*** Raw data Section Begins ***
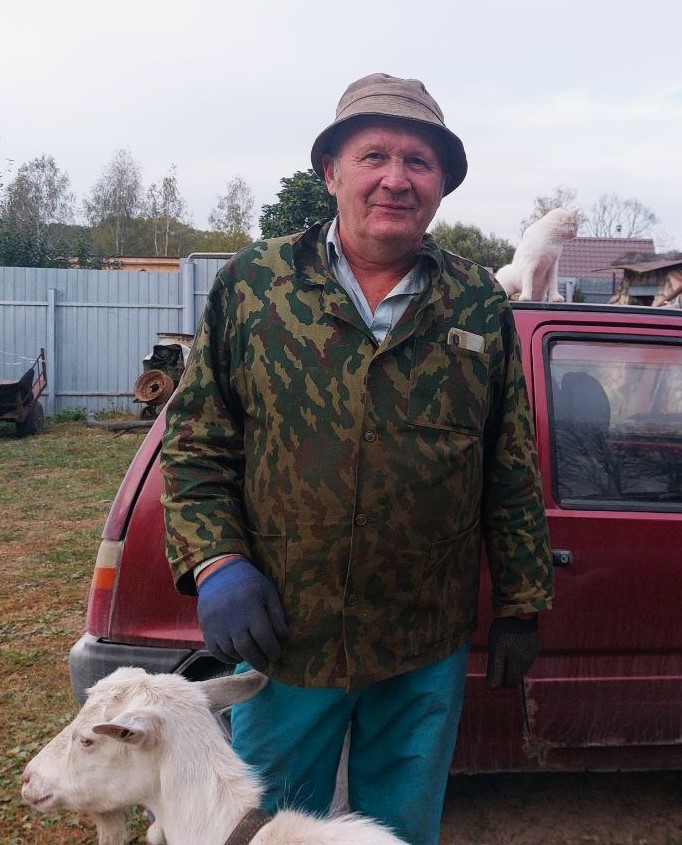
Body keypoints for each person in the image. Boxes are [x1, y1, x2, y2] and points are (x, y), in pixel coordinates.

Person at [161, 72, 553, 845]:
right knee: (267, 827)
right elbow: (198, 439)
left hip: (421, 636)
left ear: (441, 184)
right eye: (374, 154)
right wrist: (216, 562)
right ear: (331, 170)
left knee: (395, 831)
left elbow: (508, 464)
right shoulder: (253, 287)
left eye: (420, 161)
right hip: (286, 631)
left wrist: (522, 598)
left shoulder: (476, 302)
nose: (396, 179)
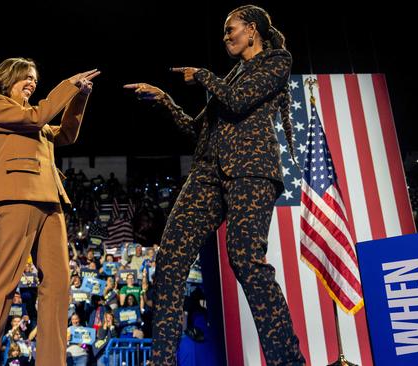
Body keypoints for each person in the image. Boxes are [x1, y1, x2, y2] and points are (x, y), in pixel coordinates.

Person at [124, 5, 305, 365]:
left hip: (251, 172)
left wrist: (204, 75)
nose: (225, 37)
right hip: (207, 174)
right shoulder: (232, 75)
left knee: (245, 259)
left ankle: (288, 360)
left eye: (230, 30)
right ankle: (162, 360)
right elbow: (196, 129)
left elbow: (239, 102)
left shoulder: (276, 61)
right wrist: (165, 100)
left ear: (252, 30)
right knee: (170, 259)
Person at [0, 57, 100, 366]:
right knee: (4, 284)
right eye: (25, 76)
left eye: (34, 77)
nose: (31, 81)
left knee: (58, 286)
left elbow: (67, 134)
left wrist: (80, 95)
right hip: (17, 197)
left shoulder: (36, 119)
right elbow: (36, 117)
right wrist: (67, 85)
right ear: (8, 78)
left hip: (51, 199)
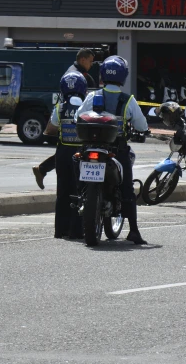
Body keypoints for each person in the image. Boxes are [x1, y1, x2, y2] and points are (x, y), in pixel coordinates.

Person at [76, 56, 149, 245]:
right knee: (127, 191)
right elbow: (142, 125)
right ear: (123, 76)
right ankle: (133, 230)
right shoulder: (128, 100)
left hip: (91, 147)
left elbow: (78, 116)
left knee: (79, 182)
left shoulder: (93, 96)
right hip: (117, 150)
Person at [33, 48, 99, 189]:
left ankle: (42, 169)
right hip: (71, 116)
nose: (92, 64)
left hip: (67, 115)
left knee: (69, 150)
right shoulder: (75, 74)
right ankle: (43, 169)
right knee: (73, 149)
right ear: (82, 59)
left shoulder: (77, 72)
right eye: (90, 61)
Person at [44, 72, 87, 239]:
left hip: (63, 154)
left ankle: (60, 231)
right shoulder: (87, 105)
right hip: (82, 154)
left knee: (63, 193)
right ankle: (77, 231)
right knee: (81, 191)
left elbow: (50, 129)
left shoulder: (60, 106)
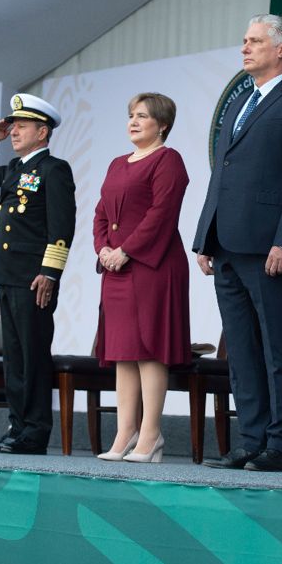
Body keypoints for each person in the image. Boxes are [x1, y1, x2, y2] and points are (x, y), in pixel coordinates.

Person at [194, 14, 282, 473]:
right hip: (228, 246)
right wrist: (204, 237)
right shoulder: (238, 105)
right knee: (242, 351)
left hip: (272, 248)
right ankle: (249, 439)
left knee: (279, 349)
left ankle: (280, 444)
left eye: (254, 41)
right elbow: (222, 174)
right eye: (244, 40)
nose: (245, 48)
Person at [0, 93, 76, 455]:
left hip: (34, 278)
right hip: (7, 272)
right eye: (13, 125)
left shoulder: (54, 169)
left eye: (22, 126)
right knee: (13, 357)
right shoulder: (15, 169)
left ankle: (34, 432)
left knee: (33, 356)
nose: (14, 131)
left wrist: (50, 272)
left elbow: (61, 227)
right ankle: (17, 428)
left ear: (42, 131)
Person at [93, 93, 190, 463]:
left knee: (149, 350)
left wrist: (127, 250)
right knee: (123, 353)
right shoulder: (117, 164)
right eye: (131, 115)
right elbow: (101, 213)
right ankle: (124, 433)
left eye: (143, 116)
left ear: (162, 124)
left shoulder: (169, 160)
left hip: (152, 266)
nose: (133, 122)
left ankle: (151, 435)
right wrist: (103, 248)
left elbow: (161, 214)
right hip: (116, 268)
*** Raw data Section Ends ***
— Problem —
If a line of the entries holds the word "wrist", copy it out.

— Solution for this problem —
right wrist: (216, 562)
left wrist: (522, 598)
left wrist: (204, 75)
right wrist: (165, 100)
left wrist: (80, 95)
right wrist: (67, 85)
right wrist: (204, 237)
left wrist: (50, 272)
left wrist: (127, 250)
right wrist: (103, 248)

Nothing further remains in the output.